La Constitución diseña un doble sistema de controles. Unos ordinarios (artículo 153 de la Constitución) sobre los actos de las Comunidades Autónomas y a cargo de tribunales. Otros extraordinarios y políticos sobre los órganos (artículo 155 de la Constitución), cuando se “atente gravemente contra el interés general” de España: la llamada intervención federal o coacción estatal. ¿Cuál les parece que debería activarse si se produjera una declaración unilateral de independencia por poderes públicos o privados?
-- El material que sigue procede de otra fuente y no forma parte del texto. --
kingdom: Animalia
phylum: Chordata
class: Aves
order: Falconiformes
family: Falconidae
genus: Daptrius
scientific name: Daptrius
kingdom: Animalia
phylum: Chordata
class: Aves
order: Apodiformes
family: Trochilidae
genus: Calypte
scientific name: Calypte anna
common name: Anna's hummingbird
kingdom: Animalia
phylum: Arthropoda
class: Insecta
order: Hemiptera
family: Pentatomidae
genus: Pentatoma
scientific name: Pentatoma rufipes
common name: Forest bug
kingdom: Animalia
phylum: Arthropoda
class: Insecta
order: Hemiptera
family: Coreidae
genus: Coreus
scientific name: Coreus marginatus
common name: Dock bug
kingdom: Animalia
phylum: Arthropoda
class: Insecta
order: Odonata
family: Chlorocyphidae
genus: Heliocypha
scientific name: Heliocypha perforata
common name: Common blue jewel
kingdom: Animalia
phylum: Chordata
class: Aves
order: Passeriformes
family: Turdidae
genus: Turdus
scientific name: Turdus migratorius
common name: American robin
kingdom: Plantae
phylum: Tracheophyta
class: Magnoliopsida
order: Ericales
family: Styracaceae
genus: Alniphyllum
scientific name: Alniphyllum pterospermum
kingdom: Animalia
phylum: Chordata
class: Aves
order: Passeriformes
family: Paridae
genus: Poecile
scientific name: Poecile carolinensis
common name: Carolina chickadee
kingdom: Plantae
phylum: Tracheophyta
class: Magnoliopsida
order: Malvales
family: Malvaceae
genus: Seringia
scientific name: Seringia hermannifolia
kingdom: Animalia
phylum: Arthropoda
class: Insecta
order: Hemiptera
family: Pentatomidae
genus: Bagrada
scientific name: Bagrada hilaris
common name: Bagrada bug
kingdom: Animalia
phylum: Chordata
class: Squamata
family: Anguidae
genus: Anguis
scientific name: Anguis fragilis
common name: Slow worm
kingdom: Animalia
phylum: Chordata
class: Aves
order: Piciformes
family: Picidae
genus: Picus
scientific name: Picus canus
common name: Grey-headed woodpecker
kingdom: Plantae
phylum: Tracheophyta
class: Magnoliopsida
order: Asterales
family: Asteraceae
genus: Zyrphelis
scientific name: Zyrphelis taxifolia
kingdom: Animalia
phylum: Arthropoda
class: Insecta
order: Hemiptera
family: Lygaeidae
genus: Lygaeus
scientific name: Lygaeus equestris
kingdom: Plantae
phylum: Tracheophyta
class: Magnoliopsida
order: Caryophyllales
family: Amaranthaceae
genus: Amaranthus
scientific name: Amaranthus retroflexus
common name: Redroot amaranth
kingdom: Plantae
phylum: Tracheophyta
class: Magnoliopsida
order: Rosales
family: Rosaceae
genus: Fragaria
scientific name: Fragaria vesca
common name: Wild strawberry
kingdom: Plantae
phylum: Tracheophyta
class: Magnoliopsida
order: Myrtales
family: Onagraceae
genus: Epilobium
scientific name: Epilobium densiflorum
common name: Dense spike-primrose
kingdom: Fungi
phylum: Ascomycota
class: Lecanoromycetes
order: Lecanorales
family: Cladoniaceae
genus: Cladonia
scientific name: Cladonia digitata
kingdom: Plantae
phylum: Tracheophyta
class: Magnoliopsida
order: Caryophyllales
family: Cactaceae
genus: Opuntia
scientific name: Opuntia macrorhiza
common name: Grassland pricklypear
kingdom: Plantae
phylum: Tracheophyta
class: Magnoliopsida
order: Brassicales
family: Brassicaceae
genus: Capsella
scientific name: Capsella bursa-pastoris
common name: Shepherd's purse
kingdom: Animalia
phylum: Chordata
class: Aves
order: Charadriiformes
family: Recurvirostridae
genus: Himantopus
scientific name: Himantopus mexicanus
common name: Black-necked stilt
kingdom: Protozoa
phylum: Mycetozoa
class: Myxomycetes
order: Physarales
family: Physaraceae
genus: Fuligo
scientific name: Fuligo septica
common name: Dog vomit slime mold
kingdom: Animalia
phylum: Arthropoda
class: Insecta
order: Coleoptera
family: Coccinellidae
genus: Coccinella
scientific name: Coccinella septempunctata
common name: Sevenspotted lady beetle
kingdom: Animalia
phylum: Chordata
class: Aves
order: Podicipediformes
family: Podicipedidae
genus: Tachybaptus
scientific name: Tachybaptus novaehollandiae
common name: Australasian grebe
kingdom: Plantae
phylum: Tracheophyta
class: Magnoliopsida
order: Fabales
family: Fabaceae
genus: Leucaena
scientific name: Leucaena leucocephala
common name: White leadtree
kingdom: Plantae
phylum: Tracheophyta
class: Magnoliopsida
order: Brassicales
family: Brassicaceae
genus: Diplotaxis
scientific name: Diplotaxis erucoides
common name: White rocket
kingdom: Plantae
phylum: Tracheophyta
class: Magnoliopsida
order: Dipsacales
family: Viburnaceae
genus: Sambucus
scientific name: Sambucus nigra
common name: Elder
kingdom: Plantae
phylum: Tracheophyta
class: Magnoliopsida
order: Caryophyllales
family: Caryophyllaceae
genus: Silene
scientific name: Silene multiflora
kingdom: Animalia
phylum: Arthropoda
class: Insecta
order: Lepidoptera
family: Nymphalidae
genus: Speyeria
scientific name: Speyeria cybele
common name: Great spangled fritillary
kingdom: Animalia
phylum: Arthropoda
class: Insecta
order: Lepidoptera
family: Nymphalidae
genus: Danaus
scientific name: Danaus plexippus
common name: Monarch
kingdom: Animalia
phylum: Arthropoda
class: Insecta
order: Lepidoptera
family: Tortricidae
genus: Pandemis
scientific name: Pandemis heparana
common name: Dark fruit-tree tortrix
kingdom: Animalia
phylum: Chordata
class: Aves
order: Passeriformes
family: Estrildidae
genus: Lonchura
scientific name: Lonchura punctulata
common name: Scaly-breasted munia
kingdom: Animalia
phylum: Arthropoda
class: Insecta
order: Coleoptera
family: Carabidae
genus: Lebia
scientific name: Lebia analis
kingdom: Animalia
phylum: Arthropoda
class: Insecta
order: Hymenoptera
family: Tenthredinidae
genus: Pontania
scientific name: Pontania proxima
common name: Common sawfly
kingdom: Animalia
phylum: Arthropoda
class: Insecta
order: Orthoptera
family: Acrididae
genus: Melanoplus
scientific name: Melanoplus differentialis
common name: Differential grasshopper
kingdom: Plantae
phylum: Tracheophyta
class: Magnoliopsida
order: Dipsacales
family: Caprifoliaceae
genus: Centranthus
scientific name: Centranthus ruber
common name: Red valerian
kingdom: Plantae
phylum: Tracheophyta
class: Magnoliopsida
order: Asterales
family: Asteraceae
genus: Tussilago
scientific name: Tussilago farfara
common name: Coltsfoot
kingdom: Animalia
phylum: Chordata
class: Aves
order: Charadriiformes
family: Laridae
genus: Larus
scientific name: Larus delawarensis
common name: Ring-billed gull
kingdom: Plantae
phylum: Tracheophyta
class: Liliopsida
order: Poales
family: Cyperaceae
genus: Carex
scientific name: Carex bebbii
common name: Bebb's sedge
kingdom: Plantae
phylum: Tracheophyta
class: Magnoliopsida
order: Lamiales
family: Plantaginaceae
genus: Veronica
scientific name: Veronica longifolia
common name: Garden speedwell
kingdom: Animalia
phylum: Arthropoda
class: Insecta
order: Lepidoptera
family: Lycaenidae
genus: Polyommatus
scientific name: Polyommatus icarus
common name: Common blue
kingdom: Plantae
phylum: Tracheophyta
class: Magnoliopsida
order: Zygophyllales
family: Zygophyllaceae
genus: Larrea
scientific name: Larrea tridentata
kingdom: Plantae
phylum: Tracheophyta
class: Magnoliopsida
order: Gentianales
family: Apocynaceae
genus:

No es lo mismo dar instrucciones a una Administración que a un Parlamento o un Gobierno representativos

Este control excepcional ya fue aplicado el 6 de octubre de 1934. Pero no conviene llegar ahí. La vía debe venir limitada por la excepcionalidad de la amenaza, por la proporcionalidad en las medidas, y por la autorización del Senado. La proposición, sin embargo, intenta tender un puente entre controles jurídicos y políticos, entre las aguas del Gobierno y las funciones del TC, y ese es su error. Si el Gobierno pretendiera ampararse en el Constitucional, este planteamiento elusivo solo llevará a destrozar el paraguas. Quizás las elecciones solucionen este serio enfrentamiento político, pero no debería pedirse a un tribunal que realice el trabajo del Gobierno e indique medidas de intervención.

La transacción y el diálogo —estos sí, urgentes— son la mejor manera de evitar controles a los que ningún Estado puede renunciar cuando se incumple gravemente la Constitución. El TC ya ha advertido que ni el “derecho a decidir” ni el derecho a la autodeterminación aparecen reconocidos en la Constitución, pero pueden ser “una aspiración política”, a la que sólo puede llegarse mediante un proceso ajustado a la legalidad. Legalidad y diálogo, sin rigideces. Ya nos lo enseñó Espriu en La pell de Brau: "Recorda sempre això, Sepharad. Fes que siguin segurs els ponts del diàleg".

Javier García Roca es catedrático de Derecho Constitucional.